EXERCÍCIO PROPOSTO A –
Diga se cada afirmação está de acordo com o excerto sobre Rita Barberá: (i) entre 2011 e 2014, a Câmara Municipal de Valência gastou mais de 25 mil euros em laranjas; (ii) na conferência de imprensa, Rita Barberá admitiu parte das suspeitas; (iii) o PP de Valência está dividido ao meio sobre como reagir. Responda sim ou não a cada uma e cite as palavras do excerto que o decidem.
EXERCÍCIO PROPOSTO B –
Reproduza os registos desde o início até à linha que contém "genus: Alnus", incluindo essa linha.

O que representa? Os vários casos de corrupção que têm afetado o partido e que tornam (ainda) mais difícil a missão do PP, em obter apoios para formar governo.
Quando saiu da câmara valenciana, tudo mudou. E só tem piorado. Dois dias depois das eleições legislativas de Espanha e três dias depois de o Observador ter estado em Valência em reportagem, o El Mundo divulgou uma história com contornos insólitos. “Rita Barberá gastou 25.226 euros em laranjas para a cúpula do PP”, lia-se numa das páginas interiores do jornal, que (como não podia deixar de ser) reservava a capa para a delicada situação política saída das urnas a 20 de dezembro. Desde então até agora o impasse político tem-se mantido, mas as suspeitas de corrupção que recaem sobre Rita e a equipa autárquica do PP não têm parado de aumentar. E isso está a tornar-se um problema sério para Mariano Rajoy, cujas esperanças de voltar a ser presidente do governo podem ficar definitivamente comprometidas se os casos de corrupção continuarem a acumular-se como cogumelos.
Na quinta-feira passada, Rita Barberá quebrou o silêncio. A ex-presidente de câmara, agora senadora — e por isso protegida legalmente de ser alvo de inquéritos judiciais –, deu uma conferência de imprensa de mais de uma hora e negou tudo. Tratando vários jornalistas pelo nome próprio, acusou a “esquerda radical” de montar uma campanha contra ela e a comunicação social de ir na conversa. Evocou o pai, antigo jornalista; deixou no ar a ideia de que a justiça espanhola está mais preocupada com ela do que com os casos que envolvem dirigentes do PSOE na Andaluzia; disse estranhar o modelo de financiamento do Ciudadanos; negou que o PP seja intrinsecamente corrupto e, por fim, deixou uma mensagem que pode ser um autêntico beijo de morte. “Doy las gracias a mi buen amigo Rajoy.”
Dos naranjas para tí
Entre 2011 e 2014, a Câmara Municipal de Valência gastou mais de 25 mil euros em laranjas. Durante esses anos, pelo Natal ou pelo Ano Novo, Rita Barberá mandou caixas do doce citrino a vários dirigentes do PP — Mariano Rajoy incluído. A história das laranjas é apenas um pormenor insólito num conjunto de aparentes irregularidades mais graves, mas é exemplo de como funcionava a cidade nos últimos dias da alcaldessa. “Quando estás muitos anos no poder, o poder corrompe”, diz ao Observador Juan Nieto, o jornalista do El Mundo que denunciou o caso das laranjas e vem acompanhando o tema há meses.
Ele estava sentado numa das primeiras filas durante a conferência de imprensa de quinta-feira e foi um dos jornalistas a quem Rita tratou pelo primeiro nome, ironizando: “Tu sabes muitas coisas”. A impressão com que Juan ficou do que Barberá disse é que, “apesar de tudo o que se está a passar, ela continua a dominar a cena política. Sempre foi um animal político e não perdeu a face”. E isso explica-se porque, contrariamente ao PP de Valência (que lhe virou as costas), o PP nacional está dividido ao meio sobre como há de reagir.

REGISTOS DO EXERCÍCIO –
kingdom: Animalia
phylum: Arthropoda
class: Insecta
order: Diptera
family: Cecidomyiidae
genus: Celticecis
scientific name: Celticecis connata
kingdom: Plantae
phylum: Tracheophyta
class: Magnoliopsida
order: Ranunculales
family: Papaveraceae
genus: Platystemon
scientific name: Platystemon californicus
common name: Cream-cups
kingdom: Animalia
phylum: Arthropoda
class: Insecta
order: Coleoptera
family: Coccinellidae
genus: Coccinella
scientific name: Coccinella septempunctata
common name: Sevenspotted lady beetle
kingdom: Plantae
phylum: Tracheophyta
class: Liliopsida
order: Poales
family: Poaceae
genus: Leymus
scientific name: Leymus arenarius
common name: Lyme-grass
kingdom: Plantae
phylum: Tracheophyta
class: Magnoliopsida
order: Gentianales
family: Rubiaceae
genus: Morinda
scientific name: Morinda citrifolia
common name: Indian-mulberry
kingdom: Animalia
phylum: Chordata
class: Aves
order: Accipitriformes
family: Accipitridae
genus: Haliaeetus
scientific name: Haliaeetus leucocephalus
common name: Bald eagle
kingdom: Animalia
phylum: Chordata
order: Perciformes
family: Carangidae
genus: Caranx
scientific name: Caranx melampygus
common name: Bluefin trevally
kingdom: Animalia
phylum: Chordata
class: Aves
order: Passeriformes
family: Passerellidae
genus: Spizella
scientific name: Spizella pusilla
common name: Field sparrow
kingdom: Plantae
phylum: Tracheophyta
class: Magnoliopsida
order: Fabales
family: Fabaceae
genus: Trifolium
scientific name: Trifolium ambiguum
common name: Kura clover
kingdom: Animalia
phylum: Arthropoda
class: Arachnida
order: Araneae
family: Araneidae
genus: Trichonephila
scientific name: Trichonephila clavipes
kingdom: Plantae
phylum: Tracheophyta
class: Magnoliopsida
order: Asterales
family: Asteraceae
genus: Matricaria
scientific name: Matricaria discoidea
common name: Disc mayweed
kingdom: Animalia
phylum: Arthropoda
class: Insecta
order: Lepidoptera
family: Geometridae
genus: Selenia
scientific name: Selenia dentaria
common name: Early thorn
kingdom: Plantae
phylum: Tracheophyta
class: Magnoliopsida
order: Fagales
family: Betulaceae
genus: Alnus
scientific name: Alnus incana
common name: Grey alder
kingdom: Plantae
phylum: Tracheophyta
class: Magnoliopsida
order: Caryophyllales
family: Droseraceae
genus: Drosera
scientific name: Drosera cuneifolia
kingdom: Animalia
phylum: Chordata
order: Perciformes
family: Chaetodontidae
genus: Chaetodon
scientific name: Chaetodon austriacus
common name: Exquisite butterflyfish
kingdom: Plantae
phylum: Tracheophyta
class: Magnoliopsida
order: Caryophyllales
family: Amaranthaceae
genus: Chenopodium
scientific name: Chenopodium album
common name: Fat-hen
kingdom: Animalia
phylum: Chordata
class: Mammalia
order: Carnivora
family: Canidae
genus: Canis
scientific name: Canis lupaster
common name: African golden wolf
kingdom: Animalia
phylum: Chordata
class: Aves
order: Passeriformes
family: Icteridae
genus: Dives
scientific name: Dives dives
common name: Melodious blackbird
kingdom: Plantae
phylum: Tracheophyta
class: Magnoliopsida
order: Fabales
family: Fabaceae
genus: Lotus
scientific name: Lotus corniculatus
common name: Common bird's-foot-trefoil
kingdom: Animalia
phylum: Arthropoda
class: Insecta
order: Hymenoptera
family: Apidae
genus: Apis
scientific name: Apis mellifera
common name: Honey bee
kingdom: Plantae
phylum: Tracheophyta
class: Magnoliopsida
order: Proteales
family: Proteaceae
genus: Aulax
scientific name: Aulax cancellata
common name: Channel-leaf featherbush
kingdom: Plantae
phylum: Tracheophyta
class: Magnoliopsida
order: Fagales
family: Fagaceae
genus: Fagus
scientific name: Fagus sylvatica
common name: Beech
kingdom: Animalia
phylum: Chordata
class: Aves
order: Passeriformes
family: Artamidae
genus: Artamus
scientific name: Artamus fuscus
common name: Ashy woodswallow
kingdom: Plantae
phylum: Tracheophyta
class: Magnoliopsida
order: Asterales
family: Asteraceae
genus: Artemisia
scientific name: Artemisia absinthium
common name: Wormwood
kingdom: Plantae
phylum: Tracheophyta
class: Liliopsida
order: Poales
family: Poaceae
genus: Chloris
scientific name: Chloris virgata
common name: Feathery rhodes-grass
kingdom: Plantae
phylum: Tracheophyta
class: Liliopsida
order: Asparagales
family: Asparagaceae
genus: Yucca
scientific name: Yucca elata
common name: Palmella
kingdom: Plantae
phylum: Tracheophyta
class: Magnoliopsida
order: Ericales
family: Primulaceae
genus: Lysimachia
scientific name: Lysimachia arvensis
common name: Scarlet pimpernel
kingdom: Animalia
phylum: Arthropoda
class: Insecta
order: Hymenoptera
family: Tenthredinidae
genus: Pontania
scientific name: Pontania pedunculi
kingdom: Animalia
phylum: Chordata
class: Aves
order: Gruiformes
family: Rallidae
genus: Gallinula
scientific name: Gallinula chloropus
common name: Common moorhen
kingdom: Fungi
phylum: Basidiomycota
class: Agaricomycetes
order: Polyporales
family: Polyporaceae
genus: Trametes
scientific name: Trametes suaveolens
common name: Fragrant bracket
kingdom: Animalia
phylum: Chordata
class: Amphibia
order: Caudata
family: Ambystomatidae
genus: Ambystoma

RESOLUÇÃO ESCRITA A –
(i) Sim: "Entre 2011 e 2014, a Câmara Municipal de Valência gastou mais de 25 mil euros em laranjas."
(ii) Não: "deu uma conferência de imprensa de mais de uma hora e negou tudo"
(iii) Não: "contrariamente ao PP de Valência (que lhe virou as costas), o PP nacional está dividido ao meio sobre como há de reagir"

RESOLUÇÃO ESCRITA B –
kingdom: Animalia
phylum: Arthropoda
class: Insecta
order: Diptera
family: Cecidomyiidae
genus: Celticecis
scientific name: Celticecis connata
kingdom: Plantae
phylum: Tracheophyta
class: Magnoliopsida
order: Ranunculales
family: Papaveraceae
genus: Platystemon
scientific name: Platystemon californicus
common name: Cream-cups
kingdom: Animalia
phylum: Arthropoda
class: Insecta
order: Coleoptera
family: Coccinellidae
genus: Coccinella
scientific name: Coccinella septempunctata
common name: Sevenspotted lady beetle
kingdom: Plantae
phylum: Tracheophyta
class: Liliopsida
order: Poales
family: Poaceae
genus: Leymus
scientific name: Leymus arenarius
common name: Lyme-grass
kingdom: Plantae
phylum: Tracheophyta
class: Magnoliopsida
order: Gentianales
family: Rubiaceae
genus: Morinda
scientific name: Morinda citrifolia
common name: Indian-mulberry
kingdom: Animalia
phylum: Chordata
class: Aves
order: Accipitriformes
family: Accipitridae
genus: Haliaeetus
scientific name: Haliaeetus leucocephalus
common name: Bald eagle
kingdom: Animalia
phylum: Chordata
order: Perciformes
family: Carangidae
genus: Caranx
scientific name: Caranx melampygus
common name: Bluefin trevally
kingdom: Animalia
phylum: Chordata
class: Aves
order: Passeriformes
family: Passerellidae
genus: Spizella
scientific name: Spizella pusilla
common name: Field sparrow
kingdom: Plantae
phylum: Tracheophyta
class: Magnoliopsida
order: Fabales
family: Fabaceae
genus: Trifolium
scientific name: Trifolium ambiguum
common name: Kura clover
kingdom: Animalia
phylum: Arthropoda
class: Arachnida
order: Araneae
family: Araneidae
genus: Trichonephila
scientific name: Trichonephila clavipes
kingdom: Plantae
phylum: Tracheophyta
class: Magnoliopsida
order: Asterales
family: Asteraceae
genus: Matricaria
scientific name: Matricaria discoidea
common name: Disc mayweed
kingdom: Animalia
phylum: Arthropoda
class: Insecta
order: Lepidoptera
family: Geometridae
genus: Selenia
scientific name: Selenia dentaria
common name: Early thorn
kingdom: Plantae
phylum: Tracheophyta
class: Magnoliopsida
order: Fagales
family: Betulaceae
genus: Alnus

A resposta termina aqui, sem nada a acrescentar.